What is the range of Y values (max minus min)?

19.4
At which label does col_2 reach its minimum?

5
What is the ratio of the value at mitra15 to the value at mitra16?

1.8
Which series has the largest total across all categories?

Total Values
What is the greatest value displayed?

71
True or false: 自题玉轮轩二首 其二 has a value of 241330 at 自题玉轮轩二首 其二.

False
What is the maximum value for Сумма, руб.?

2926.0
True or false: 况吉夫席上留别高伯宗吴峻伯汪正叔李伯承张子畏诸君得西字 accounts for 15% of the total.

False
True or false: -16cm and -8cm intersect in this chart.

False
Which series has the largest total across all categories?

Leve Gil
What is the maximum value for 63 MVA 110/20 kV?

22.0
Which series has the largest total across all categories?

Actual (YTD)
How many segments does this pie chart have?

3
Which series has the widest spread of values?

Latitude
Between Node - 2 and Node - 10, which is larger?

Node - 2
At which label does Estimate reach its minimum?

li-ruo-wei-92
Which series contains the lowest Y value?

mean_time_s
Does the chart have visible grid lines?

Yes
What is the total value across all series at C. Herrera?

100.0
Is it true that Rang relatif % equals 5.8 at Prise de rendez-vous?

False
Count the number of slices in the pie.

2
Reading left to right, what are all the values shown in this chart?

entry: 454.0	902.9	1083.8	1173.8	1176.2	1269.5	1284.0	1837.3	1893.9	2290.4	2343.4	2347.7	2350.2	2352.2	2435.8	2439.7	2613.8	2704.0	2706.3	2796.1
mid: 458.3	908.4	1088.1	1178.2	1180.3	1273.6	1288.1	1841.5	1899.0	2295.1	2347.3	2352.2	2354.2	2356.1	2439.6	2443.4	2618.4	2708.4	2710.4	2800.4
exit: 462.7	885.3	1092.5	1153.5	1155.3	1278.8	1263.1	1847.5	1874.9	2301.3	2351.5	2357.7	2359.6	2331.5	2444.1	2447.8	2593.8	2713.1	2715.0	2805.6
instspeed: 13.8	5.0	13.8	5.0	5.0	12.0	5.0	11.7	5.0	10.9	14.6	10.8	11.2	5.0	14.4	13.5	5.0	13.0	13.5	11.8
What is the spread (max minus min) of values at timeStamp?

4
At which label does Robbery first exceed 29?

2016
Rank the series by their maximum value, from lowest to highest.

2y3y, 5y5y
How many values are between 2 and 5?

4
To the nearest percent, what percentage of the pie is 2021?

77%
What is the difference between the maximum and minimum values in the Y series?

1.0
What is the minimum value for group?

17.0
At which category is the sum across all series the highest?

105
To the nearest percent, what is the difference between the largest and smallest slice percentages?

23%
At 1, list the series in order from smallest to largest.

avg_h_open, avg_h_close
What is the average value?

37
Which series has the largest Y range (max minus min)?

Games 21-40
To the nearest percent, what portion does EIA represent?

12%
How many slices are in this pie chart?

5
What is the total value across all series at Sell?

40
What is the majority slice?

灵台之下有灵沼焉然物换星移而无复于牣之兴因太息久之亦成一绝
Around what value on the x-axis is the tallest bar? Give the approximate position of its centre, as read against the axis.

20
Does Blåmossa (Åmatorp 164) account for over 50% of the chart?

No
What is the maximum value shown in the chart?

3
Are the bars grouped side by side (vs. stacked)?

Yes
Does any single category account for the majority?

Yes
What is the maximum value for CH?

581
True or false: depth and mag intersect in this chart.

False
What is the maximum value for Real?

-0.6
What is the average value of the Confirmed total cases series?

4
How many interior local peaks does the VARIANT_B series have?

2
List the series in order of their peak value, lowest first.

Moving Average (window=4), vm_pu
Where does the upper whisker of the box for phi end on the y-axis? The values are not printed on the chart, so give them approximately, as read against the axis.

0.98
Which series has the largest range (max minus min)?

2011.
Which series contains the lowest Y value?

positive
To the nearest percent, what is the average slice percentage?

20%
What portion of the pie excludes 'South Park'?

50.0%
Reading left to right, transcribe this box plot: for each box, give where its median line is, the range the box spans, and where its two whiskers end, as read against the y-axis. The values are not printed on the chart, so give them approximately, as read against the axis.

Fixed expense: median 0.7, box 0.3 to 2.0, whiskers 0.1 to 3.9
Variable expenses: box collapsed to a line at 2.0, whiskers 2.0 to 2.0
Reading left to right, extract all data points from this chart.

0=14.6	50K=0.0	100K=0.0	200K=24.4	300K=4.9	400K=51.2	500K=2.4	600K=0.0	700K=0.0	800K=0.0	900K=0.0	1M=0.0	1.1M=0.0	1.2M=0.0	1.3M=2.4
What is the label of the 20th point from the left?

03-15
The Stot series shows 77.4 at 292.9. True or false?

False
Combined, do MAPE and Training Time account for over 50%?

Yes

━━━

やること: 項目の先頭から「Reading left to right, what」を含む行まで（その行も含む）を、一字も変えずにそのまま抜き出すこと。

回答欄:
What is the range of Y values (max minus min)?

19.4
At which label does col_2 reach its minimum?

5
What is the ratio of the value at mitra15 to the value at mitra16?

1.8
Which series has the largest total across all categories?

Total Values
What is the greatest value displayed?

71
True or false: 自题玉轮轩二首 其二 has a value of 241330 at 自题玉轮轩二首 其二.

False
What is the maximum value for Сумма, руб.?

2926.0
True or false: 况吉夫席上留别高伯宗吴峻伯汪正叔李伯承张子畏诸君得西字 accounts for 15% of the total.

False
True or false: -16cm and -8cm intersect in this chart.

False
Which series has the largest total across all categories?

Leve Gil
What is the maximum value for 63 MVA 110/20 kV?

22.0
Which series has the largest total across all categories?

Actual (YTD)
How many segments does this pie chart have?

3
Which series has the widest spread of values?

Latitude
Between Node - 2 and Node - 10, which is larger?

Node - 2
At which label does Estimate reach its minimum?

li-ruo-wei-92
Which series contains the lowest Y value?

mean_time_s
Does the chart have visible grid lines?

Yes
What is the total value across all series at C. Herrera?

100.0
Is it true that Rang relatif % equals 5.8 at Prise de rendez-vous?

False
Count the number of slices in the pie.

2
Reading left to right, what are all the values shown in this chart?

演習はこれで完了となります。